The Central Limit Theorem (CLT) is one of the most fundamental principles in statistics.
In simple terms: when we take many sample means from random samples, the distribution of those means tends to become normal (a bell curve), regardless of the shape of the original population.
This small project implements a CLT Simulator in PHP using a simple example:
dice rolls → sample means → distribution of means.
- Demonstrate how the CLT works in practice.
- Simulate thousands of samples.
- Compute basic statistics (mean, standard deviation, min, max).
- Verify that sample means converge to the theoretical value 3.5 (the expected value of a fair die).
/public
index.html
/src
CLTSimulator.php
composer.json
example.php
README-EL.md
README.md
web-demo.php
- Each die roll produces a value between 1-6 (uniform distribution).
- We roll N dice → compute the sample mean.

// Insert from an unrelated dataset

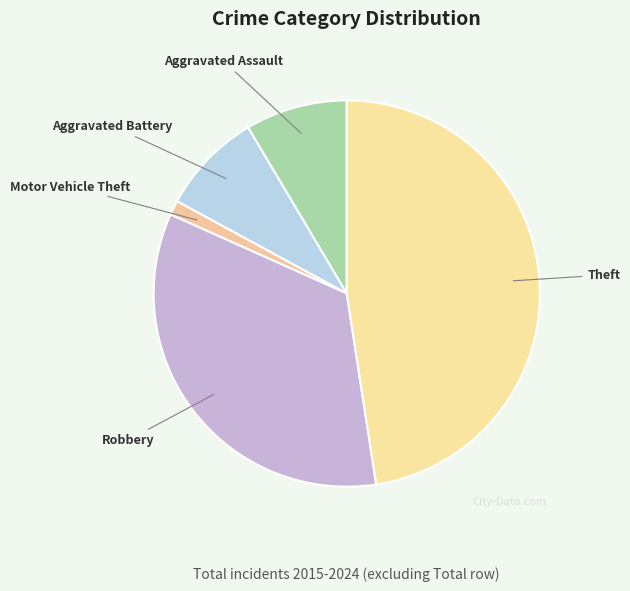

Rank the categories by value from highest to lowest.

Theft, Robbery, Aggravated Assault, Aggravated Battery, Motor Vehicle Theft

- We repeat this process numSamples times.
- The sample means form a bell-shaped curve centered around 3.5.
- The larger the sample size, the more “normal” the distribution becomes.
require 'src/CLTSimulator.php';
$sim = new CLTSimulator();
$numSamples = 10000; // Number of samples
$sampleSize = 30; // Size of each sample
$means = $sim->simulate($numSamples, $sampleSize);
$stats = $sim->statistics($means);
echo "Central Limit Theorem Simulation\n";
echo "Samples: $numSamples | Sample Size: $sampleSize\n\n";
echo "Mean of all sample means: {$stats['mean']} (theoretical = 3.5)\n";
echo "Standard deviation: {$stats['std_dev']}\n";
echo "Range: {$stats['min']} - {$stats['max']}\n";With sampleSize = 30 and numSamples = 10000:
- The mean should be close to 3.5
- The standard deviation should be small
- The range should converge around 2.5-4.5
- The distribution of sample means should resemble a normal distribution
MIT License.
That sample means are far more predictable than individual data points.
Even a chaotic dataset becomes symmetric and orderly when viewed through the lens of averages.